L’omerta sur l’affaire Merah
par Lautréamont
La décision est tombée comme un couperet. Claude Guéant et Gérard Longuet, ministres de l’Intérieur et de la Défense ont refusé que les patrons des services de renseignements français soient auditionnés par la commission sénatoriale sur le contrôle de l’application des lois.
Ainsi, les députés sénateurs ne pourront pas entendre Erard Corbin de Mangoux, directeur de la DGSE et Bernard Squarcini, patron du Renseignement Intérieur.
Le motif invoqué dépasse toute mesure dans le faux argument. Le pays entant en période pré-électorale, ces grands flics ne sont pas habilités à parler. On rappellera à nos deux ministres que l’on a entendu qu’eux la semaine dernière, notamment Squarcini dans Le Monde et Frédéric Péchenard dans le JDD.
Les élus de la République seront donc privés d’explications claires sur l’affaire Merah qui, au fil des jours, devient de plus en plus trouble.
L’on aurait aimé entendre le patron de la dCRI sur le pedigree de Merah, ses contacts qui lui ont permis de pénétrer en Israël. Lorsqu’on connaît l’obsession sécuritaire de l’Etat hébreu et le contrôle absolu à l’aéroport de Ben Gourion, on se demande bien comment Merah, black listé par les USA a pu passer en Israël pour rejoindre Gaza et les territoires.
François Fillon nous explique qu’il était sur écouté téléphonique. Soit. S’il l’était c’est donc qu’il était repéré pour ses états de services. Repèré mais pas suffisamment pour avoir été soupçonné des 3 premiers meurtres de Montauban.
Que savons-nous également sur les discussions menées entre le RAID et lui lorsque le corps d’élite le cerne pendant 31 heures. Son avocat n’a pas pu lui parler.

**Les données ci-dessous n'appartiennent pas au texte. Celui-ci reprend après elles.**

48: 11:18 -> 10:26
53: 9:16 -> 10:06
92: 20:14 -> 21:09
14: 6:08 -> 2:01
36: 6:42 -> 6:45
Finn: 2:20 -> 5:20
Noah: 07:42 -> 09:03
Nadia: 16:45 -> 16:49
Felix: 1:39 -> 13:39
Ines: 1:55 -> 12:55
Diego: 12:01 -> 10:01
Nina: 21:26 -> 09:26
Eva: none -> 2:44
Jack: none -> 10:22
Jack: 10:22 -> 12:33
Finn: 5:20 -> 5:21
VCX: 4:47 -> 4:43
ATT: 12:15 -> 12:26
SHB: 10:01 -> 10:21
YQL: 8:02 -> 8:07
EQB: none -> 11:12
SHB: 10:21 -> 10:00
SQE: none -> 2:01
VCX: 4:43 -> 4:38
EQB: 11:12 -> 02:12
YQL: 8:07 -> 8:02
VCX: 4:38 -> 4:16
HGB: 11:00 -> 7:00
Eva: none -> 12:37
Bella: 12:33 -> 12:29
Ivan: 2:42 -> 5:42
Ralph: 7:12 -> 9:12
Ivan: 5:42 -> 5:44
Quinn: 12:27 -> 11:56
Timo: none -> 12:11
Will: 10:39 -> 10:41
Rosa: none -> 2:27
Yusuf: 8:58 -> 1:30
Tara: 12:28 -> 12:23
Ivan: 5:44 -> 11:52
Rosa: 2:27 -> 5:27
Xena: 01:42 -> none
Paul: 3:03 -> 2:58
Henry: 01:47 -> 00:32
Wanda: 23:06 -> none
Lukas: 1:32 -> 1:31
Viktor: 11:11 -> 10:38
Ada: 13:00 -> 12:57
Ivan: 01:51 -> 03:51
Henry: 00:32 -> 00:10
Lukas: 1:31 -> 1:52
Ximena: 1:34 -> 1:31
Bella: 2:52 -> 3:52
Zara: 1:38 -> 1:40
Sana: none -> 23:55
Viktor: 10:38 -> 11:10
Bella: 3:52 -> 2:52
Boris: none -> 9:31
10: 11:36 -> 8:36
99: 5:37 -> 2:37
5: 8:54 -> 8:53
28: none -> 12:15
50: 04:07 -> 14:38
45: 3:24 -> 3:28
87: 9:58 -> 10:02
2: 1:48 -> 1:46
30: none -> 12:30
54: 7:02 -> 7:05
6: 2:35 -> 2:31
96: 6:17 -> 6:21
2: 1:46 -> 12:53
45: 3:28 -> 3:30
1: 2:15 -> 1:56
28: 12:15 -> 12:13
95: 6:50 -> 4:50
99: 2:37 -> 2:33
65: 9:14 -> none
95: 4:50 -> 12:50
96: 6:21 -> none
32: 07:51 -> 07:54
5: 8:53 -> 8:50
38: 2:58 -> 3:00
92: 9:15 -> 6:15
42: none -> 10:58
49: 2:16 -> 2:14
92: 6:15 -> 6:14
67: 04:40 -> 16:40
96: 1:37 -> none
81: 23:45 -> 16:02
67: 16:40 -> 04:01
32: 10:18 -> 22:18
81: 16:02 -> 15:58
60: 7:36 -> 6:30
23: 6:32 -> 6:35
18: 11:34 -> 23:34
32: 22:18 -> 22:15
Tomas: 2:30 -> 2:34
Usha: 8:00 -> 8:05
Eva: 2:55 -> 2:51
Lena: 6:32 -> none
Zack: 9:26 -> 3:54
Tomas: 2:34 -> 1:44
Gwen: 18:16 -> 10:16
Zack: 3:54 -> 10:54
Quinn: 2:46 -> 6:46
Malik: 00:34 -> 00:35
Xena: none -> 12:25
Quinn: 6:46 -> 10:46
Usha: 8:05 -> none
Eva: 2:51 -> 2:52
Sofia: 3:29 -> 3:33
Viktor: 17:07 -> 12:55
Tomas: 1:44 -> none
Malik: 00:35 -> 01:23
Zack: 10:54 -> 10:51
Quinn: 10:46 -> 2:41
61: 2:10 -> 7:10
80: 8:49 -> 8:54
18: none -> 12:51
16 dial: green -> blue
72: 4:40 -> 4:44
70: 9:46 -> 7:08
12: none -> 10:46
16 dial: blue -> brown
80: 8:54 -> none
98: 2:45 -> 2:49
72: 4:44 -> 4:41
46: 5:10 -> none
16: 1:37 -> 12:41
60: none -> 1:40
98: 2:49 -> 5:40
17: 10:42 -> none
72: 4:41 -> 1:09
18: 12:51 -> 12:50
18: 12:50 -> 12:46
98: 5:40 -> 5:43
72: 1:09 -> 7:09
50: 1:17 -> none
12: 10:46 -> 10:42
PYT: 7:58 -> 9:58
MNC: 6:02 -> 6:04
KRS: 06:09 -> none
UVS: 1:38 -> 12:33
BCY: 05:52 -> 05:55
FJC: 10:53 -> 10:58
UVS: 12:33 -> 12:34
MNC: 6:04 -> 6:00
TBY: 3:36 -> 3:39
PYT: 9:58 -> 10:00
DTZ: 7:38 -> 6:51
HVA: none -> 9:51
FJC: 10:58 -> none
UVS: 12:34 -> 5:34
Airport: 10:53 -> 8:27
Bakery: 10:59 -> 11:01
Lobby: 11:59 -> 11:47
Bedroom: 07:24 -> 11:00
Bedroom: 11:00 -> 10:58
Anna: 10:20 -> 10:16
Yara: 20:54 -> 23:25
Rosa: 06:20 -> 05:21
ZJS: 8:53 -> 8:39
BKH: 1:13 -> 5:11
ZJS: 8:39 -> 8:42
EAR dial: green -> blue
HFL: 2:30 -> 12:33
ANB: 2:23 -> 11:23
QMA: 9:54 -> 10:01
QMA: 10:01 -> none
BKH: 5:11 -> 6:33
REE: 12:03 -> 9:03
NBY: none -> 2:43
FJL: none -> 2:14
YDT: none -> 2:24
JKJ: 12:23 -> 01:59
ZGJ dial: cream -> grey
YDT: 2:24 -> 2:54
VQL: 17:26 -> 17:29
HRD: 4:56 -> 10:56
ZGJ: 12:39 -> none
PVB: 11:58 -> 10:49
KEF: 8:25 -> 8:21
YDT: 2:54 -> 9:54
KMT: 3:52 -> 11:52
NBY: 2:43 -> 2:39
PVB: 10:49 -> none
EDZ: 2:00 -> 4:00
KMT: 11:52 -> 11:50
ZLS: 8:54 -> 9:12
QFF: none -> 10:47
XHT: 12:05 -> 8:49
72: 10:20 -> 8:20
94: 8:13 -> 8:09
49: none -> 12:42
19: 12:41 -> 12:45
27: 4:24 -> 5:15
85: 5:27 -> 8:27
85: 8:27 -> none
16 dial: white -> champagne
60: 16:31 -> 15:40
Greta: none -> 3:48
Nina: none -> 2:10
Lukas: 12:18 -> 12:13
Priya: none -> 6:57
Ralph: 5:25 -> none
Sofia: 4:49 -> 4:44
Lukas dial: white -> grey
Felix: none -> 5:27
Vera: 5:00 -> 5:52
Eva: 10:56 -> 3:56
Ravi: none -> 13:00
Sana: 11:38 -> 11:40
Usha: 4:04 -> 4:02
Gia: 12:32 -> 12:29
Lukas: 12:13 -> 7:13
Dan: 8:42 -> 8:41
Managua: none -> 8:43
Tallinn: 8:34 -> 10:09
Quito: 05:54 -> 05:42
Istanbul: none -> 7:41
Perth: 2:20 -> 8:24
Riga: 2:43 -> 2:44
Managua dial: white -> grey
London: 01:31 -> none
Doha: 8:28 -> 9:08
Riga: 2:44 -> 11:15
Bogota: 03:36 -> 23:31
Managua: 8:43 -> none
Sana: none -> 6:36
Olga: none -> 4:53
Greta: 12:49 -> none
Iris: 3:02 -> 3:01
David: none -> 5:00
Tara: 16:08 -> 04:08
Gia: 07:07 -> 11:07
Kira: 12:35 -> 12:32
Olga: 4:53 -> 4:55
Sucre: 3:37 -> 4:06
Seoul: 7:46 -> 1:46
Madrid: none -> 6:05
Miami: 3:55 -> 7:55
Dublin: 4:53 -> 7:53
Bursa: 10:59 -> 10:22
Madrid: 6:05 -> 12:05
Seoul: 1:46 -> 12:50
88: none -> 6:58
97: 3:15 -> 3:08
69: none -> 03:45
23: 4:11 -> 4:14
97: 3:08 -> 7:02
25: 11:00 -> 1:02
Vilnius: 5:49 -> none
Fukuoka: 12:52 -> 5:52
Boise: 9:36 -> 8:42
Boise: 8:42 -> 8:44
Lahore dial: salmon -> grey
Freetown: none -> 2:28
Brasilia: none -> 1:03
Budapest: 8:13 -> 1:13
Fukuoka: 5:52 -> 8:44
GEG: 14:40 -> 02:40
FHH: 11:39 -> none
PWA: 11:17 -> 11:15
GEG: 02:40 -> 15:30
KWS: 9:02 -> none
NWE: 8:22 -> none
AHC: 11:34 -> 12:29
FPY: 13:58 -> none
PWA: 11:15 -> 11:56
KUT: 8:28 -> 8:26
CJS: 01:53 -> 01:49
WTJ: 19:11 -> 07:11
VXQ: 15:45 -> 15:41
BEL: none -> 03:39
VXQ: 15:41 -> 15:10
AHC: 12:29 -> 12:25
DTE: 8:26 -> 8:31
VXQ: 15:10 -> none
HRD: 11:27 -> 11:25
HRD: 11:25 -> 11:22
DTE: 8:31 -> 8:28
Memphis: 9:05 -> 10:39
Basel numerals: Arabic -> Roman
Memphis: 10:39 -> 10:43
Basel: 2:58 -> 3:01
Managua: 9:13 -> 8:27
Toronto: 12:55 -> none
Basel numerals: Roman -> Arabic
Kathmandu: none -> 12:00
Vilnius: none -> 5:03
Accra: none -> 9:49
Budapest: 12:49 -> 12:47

Il a seulement conversé avec le RAID. Quels ont été ses échanges ? Sur quoi portaient ils ?
Par ailleurs, au delà de l’affaire, quel est le sens du coup de filet spectaculaire dans les milieux islamistes ? Pourquoi pas avant ?
Qui est Mohamed Merah ? Avait-il des complices et si oui combien ? Connaissait-il les services secrets français ?
Tout tourne désormais autour de la personnalité de ce tueur et de ses leçons, au Pakistan, en Afghanistan et en France.
Cette affaire est grave et on ne comprend pas pourquoi la Défense et l’Intérieur interdisent l’audition des patrons de renseignements .
Le gouvernement a-t-il quelque chose à cacher, si oui, quoi ?
Il aura donc fallu attendre la barbarie de Montauban et de Toulouse, 7 personnes froidement abattu et 31 heures d’assaut au ralenti du RAID pour que la police procède à des coups de filets spectaculaires et que le gouvernement interdise la venue sur le sol français de 4 prédicateurs particulièrement virulents au prochain congrès de l’UOIF du Bourget.
On rappellera d’abord que c’est Nicolas Sarkozy Président qui fronce les sourcils sur ces prédicateurs et sur l’UOIF mais c’est Nicolas Sarkozy, Ministre de l’intérieur et donc des cultes qui se rendit lui-même à ce même congrès de l’UOIF, légitimant ainsi cette Union des Organisations Islamiques de France, souvent mise sur le sellette.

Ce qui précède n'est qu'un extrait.